■ **Document extract**:
Our arena which broke ground about a year-ago is advancing incredibly quickly and this will open up in less than a year. This is a project that MGM owns 50% of and will invest around $87 million as a part of our equity contribution.
We expect that it will provide an excellent return on investment for both ourselves and AEG and of course that will drive a tremendous amount of traffic throughout the neighborhood which we own.
The lower suites and have already been structurally complete in vault [ph] and we will soon see exterior glass curtain walls being installed and the roof will be complete in the next few months. During the first quarter, the arena secured three tremendous partners, Coca-Cola, Toshiba, and Schneider Electric.
And at this point that represents about 53% of our pro forma sponsorship revenues already and we’re still in negotiations with eight other founders including a naming right sponsor. We have signed contracts for over half of the suites and are in contact on about another 30% of them.
We believe that this is another validation of that this facility will be a game changer in the market and it will be the best in class seeking for entertainment, music, sports as well as creating opportunities to bring new events to the city. And as we saw this past weekend, events are key driver to visitation and profitability.
This facility is certainly going to help MGM and help Las Vegas. The plaza also received an official brand sponsor and a name, Toshiba Plaza. That two-acre outdoor public plaza will bridge the park and the entertainment district tying together New York-New York and Monte Carlo and of course the entrance to the arena.
At Mandalay Bay, the first phase of the 350,000 square foot expansion of our Convention Center will open in a few months in August of this year. The demand for meeting and convention space has been so high that, that additional space is already booked and will essentially start returning value on day one.
And to ensure that our room offerings remained equally vibrant, we will begin renovating our Mandalay Bay rooms this June and that will be fully completed in March of next year. This momentum is developing countrywide.
The team has been very continuously reviewing our development initiatives and have green lit them based on the attractiveness from a return on invested capital potential. We’re confident that we’re going to achieve attractive returns on investments in these new markets as we have had before.
Projects underway now are in many ways similar to MGM Grand Detroit.
If you recall, we built that project in 2007 for around $800 million and that property has historically made around a $150 million each year, creating tremendous equity value to MGM resorts, which brings me to National Harbor? I was just there last week and as anyone that knows that area and has been in DC in a while, knows everyone’s asking when MGM National Harbor is going to open.

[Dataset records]
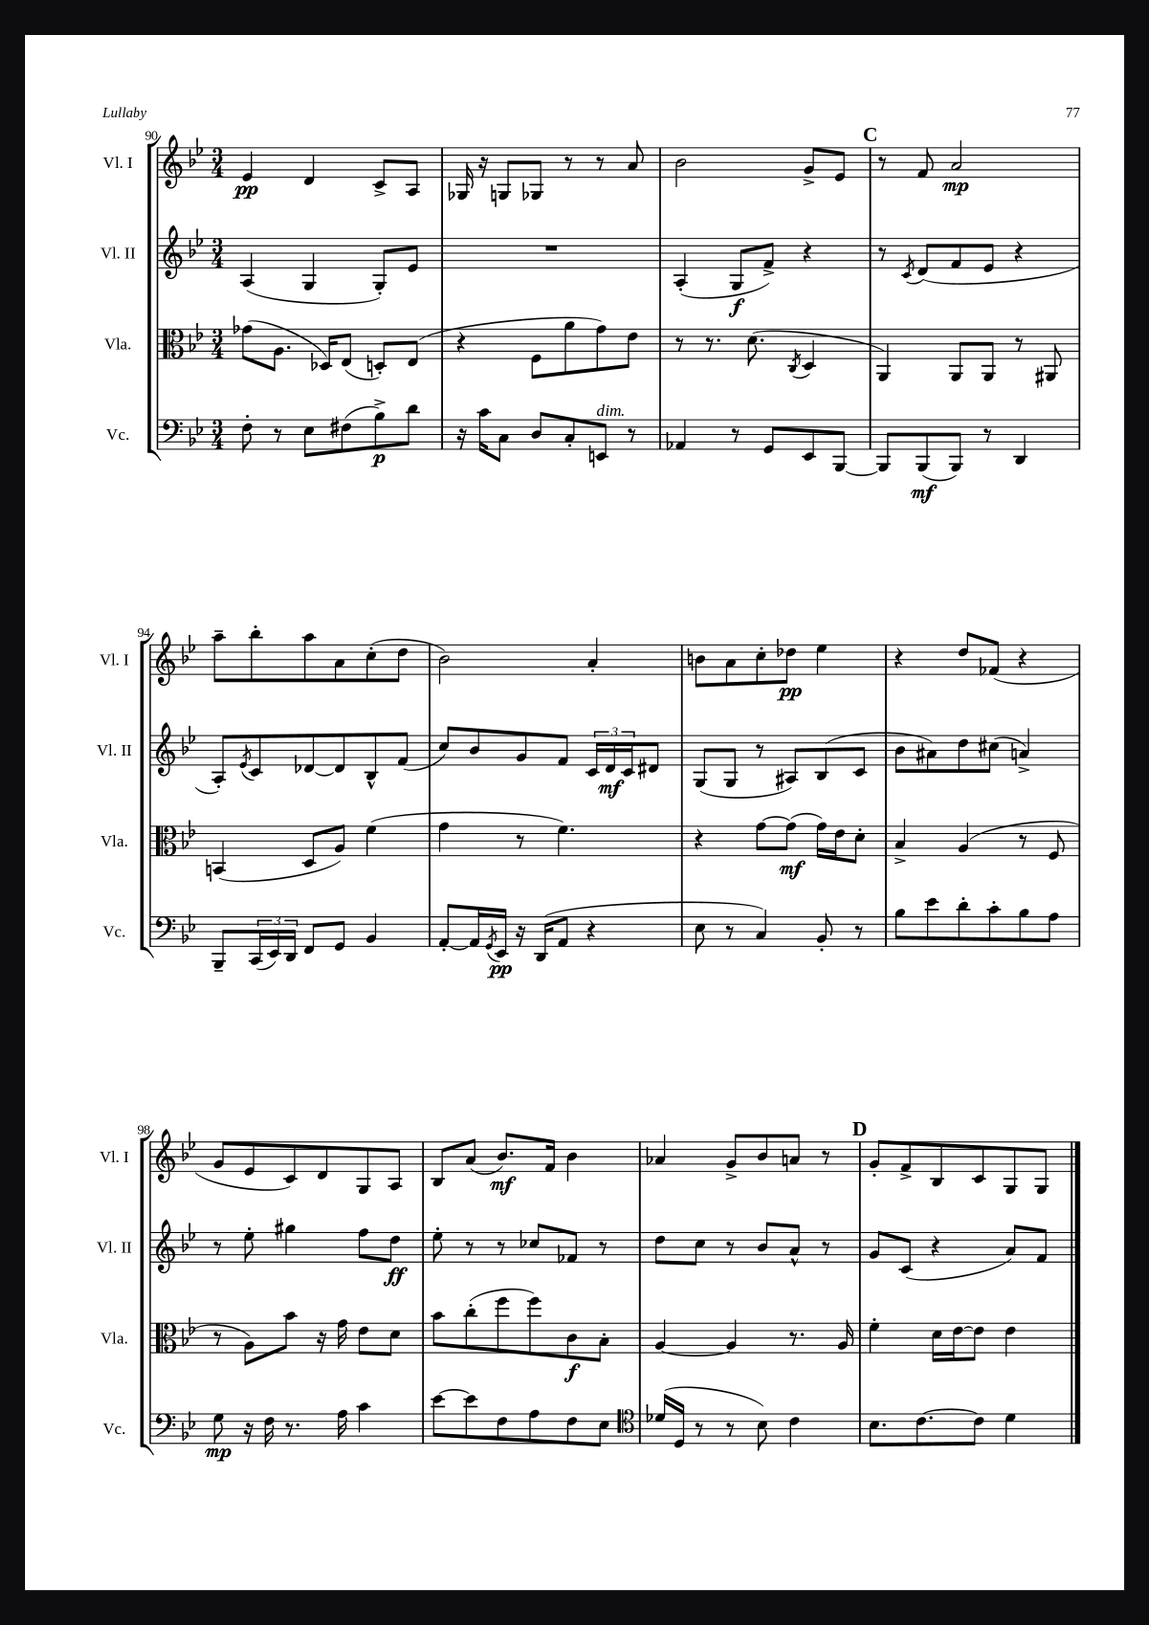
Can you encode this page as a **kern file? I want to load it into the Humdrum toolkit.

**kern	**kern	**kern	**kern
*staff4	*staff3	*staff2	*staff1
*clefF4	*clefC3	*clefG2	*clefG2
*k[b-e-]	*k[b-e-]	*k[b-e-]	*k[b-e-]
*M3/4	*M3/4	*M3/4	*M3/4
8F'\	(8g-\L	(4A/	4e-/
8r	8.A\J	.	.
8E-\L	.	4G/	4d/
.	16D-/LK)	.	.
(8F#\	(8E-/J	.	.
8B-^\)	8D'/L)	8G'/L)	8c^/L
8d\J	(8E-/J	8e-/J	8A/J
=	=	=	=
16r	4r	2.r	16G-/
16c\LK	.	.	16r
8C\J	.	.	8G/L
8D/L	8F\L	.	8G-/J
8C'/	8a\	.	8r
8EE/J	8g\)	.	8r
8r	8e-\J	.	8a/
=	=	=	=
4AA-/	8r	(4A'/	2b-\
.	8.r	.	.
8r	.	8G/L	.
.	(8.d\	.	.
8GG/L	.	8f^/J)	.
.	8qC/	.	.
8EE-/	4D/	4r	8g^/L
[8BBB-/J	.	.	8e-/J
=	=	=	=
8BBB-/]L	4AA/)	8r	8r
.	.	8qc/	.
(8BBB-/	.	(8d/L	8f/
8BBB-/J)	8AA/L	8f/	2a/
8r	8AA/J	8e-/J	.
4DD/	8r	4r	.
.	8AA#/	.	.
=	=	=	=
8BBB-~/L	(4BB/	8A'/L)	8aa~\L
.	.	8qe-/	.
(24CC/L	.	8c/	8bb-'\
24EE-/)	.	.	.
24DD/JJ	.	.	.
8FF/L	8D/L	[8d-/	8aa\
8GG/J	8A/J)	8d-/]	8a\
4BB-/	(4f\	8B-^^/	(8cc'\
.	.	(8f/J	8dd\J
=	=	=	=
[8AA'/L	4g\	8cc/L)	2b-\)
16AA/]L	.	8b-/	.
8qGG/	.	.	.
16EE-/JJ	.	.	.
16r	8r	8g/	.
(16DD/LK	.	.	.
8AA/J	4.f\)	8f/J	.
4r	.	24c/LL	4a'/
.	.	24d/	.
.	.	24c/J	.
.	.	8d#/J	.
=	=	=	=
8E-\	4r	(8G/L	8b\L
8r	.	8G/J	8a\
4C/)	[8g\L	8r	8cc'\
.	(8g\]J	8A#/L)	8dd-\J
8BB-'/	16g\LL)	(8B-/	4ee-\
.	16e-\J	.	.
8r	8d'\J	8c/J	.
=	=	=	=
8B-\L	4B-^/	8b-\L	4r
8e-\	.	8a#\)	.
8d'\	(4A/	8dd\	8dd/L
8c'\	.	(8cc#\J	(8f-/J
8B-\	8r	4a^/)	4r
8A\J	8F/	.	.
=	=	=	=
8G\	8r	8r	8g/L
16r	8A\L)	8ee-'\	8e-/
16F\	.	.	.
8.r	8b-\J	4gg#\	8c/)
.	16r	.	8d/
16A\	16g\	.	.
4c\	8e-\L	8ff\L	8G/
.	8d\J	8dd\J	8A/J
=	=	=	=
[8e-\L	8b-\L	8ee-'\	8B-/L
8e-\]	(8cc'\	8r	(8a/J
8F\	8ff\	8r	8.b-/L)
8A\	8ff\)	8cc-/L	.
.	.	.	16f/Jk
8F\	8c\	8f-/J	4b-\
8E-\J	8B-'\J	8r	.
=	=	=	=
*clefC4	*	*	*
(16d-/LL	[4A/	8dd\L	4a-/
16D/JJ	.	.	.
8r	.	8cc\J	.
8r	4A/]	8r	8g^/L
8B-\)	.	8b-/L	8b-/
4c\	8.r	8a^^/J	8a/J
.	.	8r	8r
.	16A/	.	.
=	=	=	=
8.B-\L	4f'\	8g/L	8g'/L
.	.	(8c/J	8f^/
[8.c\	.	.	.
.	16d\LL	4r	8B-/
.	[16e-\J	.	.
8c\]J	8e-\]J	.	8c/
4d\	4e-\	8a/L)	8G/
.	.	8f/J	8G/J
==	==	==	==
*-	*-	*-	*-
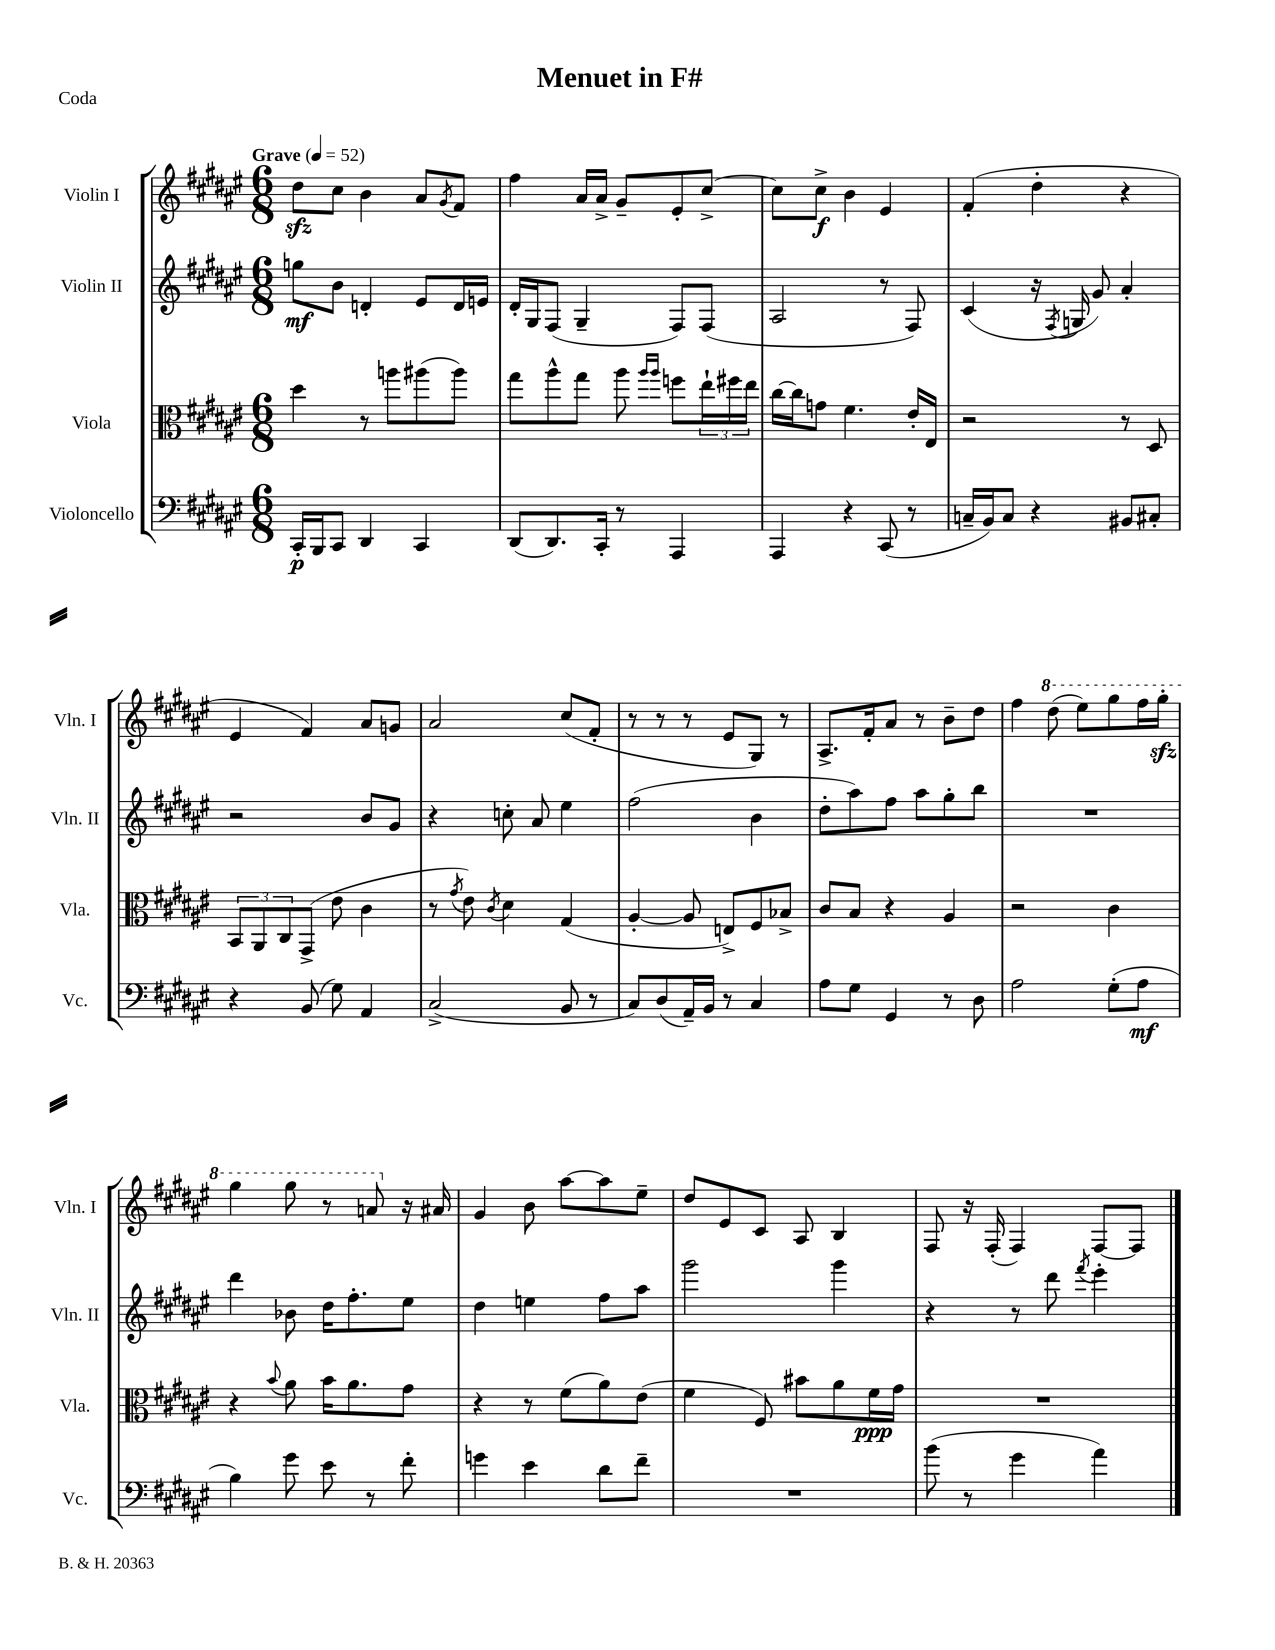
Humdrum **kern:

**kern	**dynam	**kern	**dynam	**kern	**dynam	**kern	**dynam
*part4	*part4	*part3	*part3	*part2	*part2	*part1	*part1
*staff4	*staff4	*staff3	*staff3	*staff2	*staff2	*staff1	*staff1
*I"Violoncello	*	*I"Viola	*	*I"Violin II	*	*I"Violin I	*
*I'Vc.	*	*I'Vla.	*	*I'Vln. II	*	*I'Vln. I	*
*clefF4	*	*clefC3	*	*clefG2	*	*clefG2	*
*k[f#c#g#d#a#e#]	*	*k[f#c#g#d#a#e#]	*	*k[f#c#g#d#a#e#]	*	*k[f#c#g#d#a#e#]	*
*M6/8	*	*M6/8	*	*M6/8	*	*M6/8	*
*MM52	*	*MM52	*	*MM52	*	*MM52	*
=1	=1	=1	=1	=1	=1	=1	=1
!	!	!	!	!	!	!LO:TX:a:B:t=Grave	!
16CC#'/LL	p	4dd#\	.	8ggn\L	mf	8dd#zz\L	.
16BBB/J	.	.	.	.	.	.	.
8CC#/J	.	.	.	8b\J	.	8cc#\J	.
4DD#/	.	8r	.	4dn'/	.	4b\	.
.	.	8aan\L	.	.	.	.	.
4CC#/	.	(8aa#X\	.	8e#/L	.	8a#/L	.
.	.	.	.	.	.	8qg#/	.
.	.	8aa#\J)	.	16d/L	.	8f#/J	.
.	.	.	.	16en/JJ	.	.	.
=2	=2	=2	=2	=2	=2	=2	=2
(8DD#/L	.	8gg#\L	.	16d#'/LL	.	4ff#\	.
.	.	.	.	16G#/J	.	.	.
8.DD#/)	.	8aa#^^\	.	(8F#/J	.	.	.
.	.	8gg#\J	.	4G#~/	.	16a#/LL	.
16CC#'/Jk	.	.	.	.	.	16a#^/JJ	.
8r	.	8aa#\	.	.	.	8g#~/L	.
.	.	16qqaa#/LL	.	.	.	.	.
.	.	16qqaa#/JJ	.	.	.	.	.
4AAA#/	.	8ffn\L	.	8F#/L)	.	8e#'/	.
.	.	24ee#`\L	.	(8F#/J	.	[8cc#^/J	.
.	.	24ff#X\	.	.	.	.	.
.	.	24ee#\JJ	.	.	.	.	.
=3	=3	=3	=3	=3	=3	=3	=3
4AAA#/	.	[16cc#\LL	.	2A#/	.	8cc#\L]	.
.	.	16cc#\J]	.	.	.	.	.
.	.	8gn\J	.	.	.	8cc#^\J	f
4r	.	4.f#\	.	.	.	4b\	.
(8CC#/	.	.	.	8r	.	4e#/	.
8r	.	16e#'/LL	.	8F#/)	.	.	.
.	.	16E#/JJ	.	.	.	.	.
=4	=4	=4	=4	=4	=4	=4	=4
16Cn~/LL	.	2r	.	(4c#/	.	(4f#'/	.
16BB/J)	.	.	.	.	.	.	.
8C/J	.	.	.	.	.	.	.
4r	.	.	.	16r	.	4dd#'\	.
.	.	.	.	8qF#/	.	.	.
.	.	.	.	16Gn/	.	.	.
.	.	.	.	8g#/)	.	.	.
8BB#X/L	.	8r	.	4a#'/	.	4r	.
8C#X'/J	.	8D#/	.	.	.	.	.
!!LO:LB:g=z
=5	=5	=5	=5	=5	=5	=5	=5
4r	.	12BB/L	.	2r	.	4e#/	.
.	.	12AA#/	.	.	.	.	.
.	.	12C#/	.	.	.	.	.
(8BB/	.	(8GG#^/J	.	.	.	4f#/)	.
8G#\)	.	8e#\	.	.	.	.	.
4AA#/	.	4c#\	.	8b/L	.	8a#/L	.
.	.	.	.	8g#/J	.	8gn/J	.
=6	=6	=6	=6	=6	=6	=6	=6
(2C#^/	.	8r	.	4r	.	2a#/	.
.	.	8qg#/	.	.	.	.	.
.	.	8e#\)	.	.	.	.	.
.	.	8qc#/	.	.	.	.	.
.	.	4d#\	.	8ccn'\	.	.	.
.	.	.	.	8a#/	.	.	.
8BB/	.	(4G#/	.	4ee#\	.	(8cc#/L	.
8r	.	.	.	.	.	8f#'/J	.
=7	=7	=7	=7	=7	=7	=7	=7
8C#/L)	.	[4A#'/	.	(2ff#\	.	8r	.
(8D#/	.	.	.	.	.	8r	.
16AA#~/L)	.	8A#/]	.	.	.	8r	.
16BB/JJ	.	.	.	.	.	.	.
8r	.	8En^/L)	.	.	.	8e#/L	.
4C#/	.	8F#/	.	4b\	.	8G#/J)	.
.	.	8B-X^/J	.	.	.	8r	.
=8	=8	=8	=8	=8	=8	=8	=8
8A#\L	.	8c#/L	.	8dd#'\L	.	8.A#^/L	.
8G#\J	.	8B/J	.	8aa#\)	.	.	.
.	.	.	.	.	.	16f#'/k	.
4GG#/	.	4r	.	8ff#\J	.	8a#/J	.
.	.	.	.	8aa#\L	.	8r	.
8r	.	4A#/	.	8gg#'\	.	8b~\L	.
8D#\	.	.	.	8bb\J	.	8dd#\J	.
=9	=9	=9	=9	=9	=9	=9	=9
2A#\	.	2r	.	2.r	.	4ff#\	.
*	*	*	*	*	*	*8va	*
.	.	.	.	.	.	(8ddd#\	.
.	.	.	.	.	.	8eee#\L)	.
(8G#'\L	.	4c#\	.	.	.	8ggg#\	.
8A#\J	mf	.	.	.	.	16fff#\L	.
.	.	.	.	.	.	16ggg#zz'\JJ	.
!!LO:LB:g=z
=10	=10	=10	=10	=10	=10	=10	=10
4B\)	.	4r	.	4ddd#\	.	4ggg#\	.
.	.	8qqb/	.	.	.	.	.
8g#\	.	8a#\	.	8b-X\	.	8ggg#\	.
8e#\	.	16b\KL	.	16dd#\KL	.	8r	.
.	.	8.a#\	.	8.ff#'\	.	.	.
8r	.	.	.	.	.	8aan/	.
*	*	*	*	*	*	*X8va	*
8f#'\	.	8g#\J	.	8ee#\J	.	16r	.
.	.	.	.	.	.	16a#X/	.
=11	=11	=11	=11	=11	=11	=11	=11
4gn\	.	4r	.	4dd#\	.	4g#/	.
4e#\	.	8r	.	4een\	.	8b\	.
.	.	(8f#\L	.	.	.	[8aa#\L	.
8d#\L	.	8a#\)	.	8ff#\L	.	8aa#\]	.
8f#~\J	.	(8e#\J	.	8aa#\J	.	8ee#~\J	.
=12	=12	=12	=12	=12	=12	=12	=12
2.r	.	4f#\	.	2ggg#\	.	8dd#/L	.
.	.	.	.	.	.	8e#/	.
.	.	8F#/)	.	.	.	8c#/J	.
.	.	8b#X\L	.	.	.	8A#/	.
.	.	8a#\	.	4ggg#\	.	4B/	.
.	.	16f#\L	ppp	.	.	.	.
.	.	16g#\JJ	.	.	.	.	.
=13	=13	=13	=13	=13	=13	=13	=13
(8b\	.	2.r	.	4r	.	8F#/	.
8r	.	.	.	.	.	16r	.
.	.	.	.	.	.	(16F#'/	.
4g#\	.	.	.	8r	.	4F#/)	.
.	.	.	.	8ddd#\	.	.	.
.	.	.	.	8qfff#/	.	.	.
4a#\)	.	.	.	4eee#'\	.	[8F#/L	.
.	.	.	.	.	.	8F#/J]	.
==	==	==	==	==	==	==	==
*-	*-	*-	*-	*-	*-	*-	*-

■ **Requirement**: Retype the passage of the MGM earnings call remarks from "The team has" to "have had before.".

■ **Full answer**:
The team has been very continuously reviewing our development initiatives and have green lit them based on the attractiveness from a return on invested capital potential. We’re confident that we’re going to achieve attractive returns on investments in these new markets as we have had before.